By Sridhar Krishnaswami

Washington FEB. 24. As the leadership in Iraq is said to be mulling over the latest "order'' from the top weapons inspector, Hans Blix, the Bush administration is increasingly making the point that the last weeks of the Iraqi showdown is around the corner.

First, all eyes are on the written report that Dr. Blix has to submit to the United Nations Security Council on March 1; and this will be followed six days later by a more crucial assessment on whether or not Baghdad has complied with the order to dismantle and destroy its Al Samoud-2 missiles, warheads, components and everything else that went along with this system. By March 1, Iraq has to start destroying the missiles as per the letter of Dr. Blix.

"Once he (Dr. Blix) has made that report (of March 7), everybody will have one last opportunity to make a judgement. And shortly after that, judgement will have to be made as to what the Security Council should do'', the Secretary of State, Colin Powell, has said while travelling in Asia.

In the next two days or so, the U.S. and Britain are getting ready to present a "new'' resolution to the Security Council, which is expected to be straightforward in its language, but minus threatening phrases like "dangerous consequences''.

The resolution is not expected to have a specific deadline for Iraq but will remind the Saddam Hussein regime that it is in "further'' material breach of its commitments and obligations of U.N. resolutions. The heat is already on the regime in Iraq to start complying with Dr. Blix's instructions and start the destruction of the Al Samoud missiles.
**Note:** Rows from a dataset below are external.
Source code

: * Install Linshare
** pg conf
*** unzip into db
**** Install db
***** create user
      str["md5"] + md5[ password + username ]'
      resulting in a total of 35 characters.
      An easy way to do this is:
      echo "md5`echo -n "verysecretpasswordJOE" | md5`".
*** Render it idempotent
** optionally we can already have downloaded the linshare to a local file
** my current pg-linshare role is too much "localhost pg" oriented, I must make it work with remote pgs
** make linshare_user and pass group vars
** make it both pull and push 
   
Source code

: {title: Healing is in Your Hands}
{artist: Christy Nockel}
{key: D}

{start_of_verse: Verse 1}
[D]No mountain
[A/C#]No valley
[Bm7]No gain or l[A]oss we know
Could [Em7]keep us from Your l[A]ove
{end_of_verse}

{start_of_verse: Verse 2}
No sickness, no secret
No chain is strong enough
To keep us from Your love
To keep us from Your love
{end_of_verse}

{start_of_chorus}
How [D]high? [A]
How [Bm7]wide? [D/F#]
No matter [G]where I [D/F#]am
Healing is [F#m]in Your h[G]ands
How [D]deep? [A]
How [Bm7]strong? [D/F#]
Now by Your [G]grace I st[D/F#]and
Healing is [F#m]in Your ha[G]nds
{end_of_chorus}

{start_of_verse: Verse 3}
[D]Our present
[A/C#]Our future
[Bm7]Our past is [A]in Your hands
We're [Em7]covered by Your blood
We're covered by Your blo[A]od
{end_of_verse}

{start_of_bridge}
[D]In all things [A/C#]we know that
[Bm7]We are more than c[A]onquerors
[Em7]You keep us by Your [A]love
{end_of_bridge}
The U.N. weapons inspections team, according to one assessment, is in "no mood'' to start a lengthy debate with Baghdad with a view to arriving at a compromise of sorts. Simply put, the message from New York to Baghdad is that the missiles would have to go. "They have to destroy the weapons... If they refuse to destroy them, the Council will have to take a decision on that'', was the response of the U.N. Secretary General, Kofi Annan.

France, which went out of its way to call for continued weapons inspections, has said in no uncertain terms that Iraq will not be given a pass on these missiles.

"It is necessary for Iraq to act and meet its obligations, in this case the destruction of these prohibited missiles'', the French Foreign Minister, Dominique de Villepin, has said.

The Bush administration, which has all along been saying that time is running out for the regime in Iraq, is trying to stress that what is now before the Security Council could be the final days before a military showdown.